Demnach gehört es ab der Saison 2023/24 für alle Erst- und Zweitligisten zur Lizenzierungsordnung, ein eigenes E-Sport-Team in der VBL zu stellen, um virtuell gegeneinander antreten zu können. Darüber hinaus müssen die Vereine eine hauptamtlich beschäftigte Person mit E-Sports-Verantwortung benennen und eine Hauptspielstätte mit der erforderlichen technischen Ausstattung betreiben.

Unabhängig von der Vorschrift erfüllten in der abgelaufenen Saison bereits 26 der 36 Erst- und Zweitligisten diese Anforderungen. Auch über den Betrieb von FIFA-Teams hinaus nutzen Klubs den E-Sport für ihr Marketing und als potenzielle zusätzliche Einnahmequelle. So verkaufte der finanziell angeschlagene FC Schalke 04 im vergangenen Jahr nach dem Abstieg aus der Ersten Bundesliga seinen Startplatz in der europäischen E-Sport-Profiliga für das Spiel „League of Legends“ für 26,5 Millionen Euro.

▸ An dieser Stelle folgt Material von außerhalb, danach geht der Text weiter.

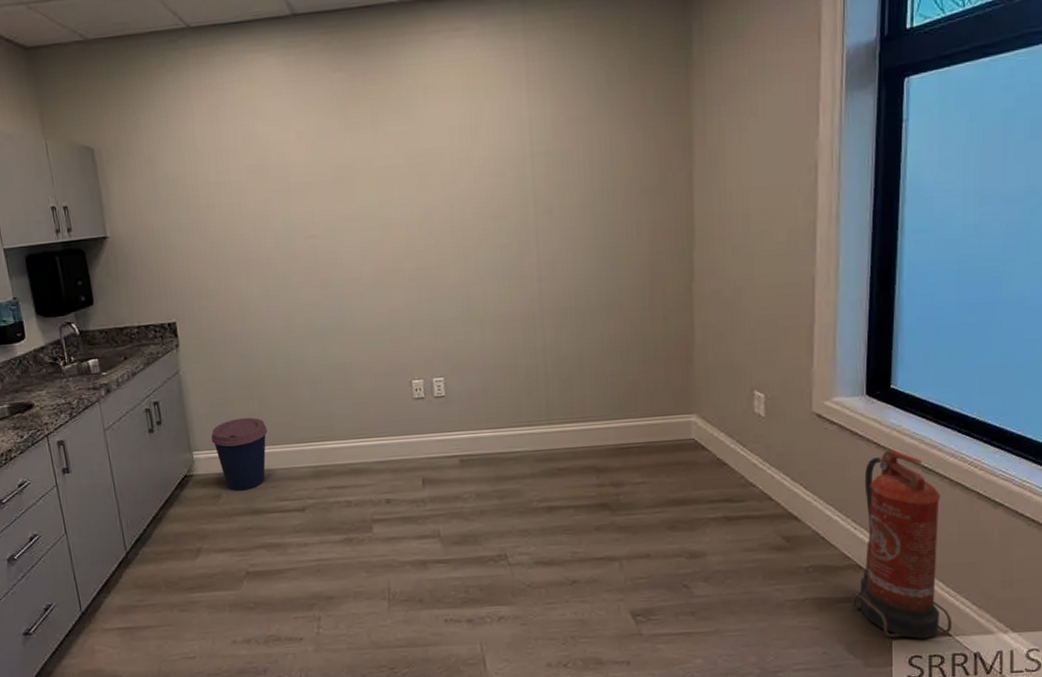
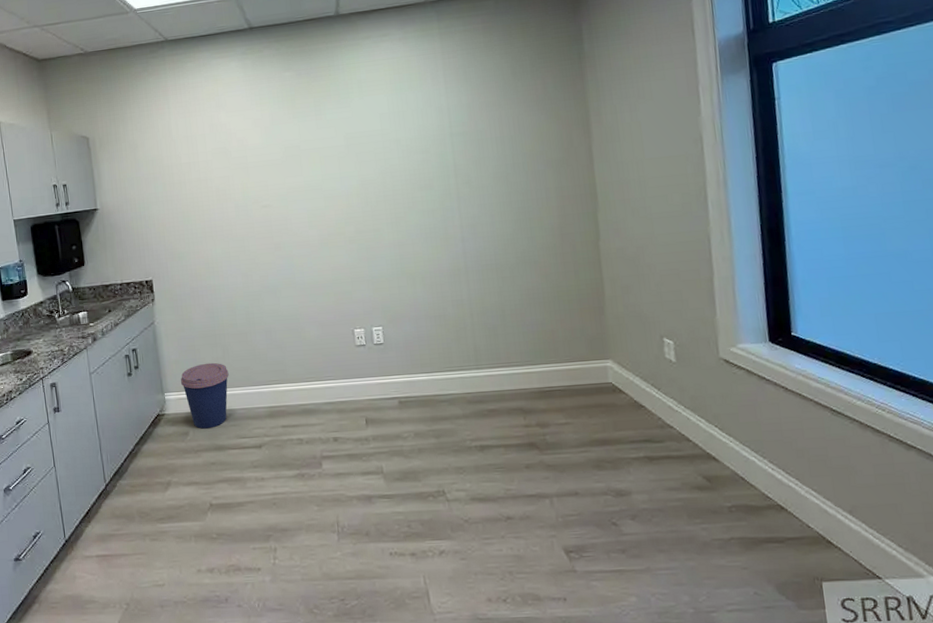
fire extinguisher: present [851,450,953,639] -> none [776,393,881,582]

Gemeinnützigkeit des E-Sports im Koalitionsvertrag

Der E-Sport ist im Profifußball also mittlerweile fest verankert. Im Amateurbereich müssen Vereine weiter darauf warten, dass der digitale Wettkampf als offizieller Sport anerkannt wird. Hoffnungen macht ihnen der Koalitionsvertrag: Darin haben SPD, Grüne und FDP festgeschrieben, E-Sport gemeinnützig machen zu wollen.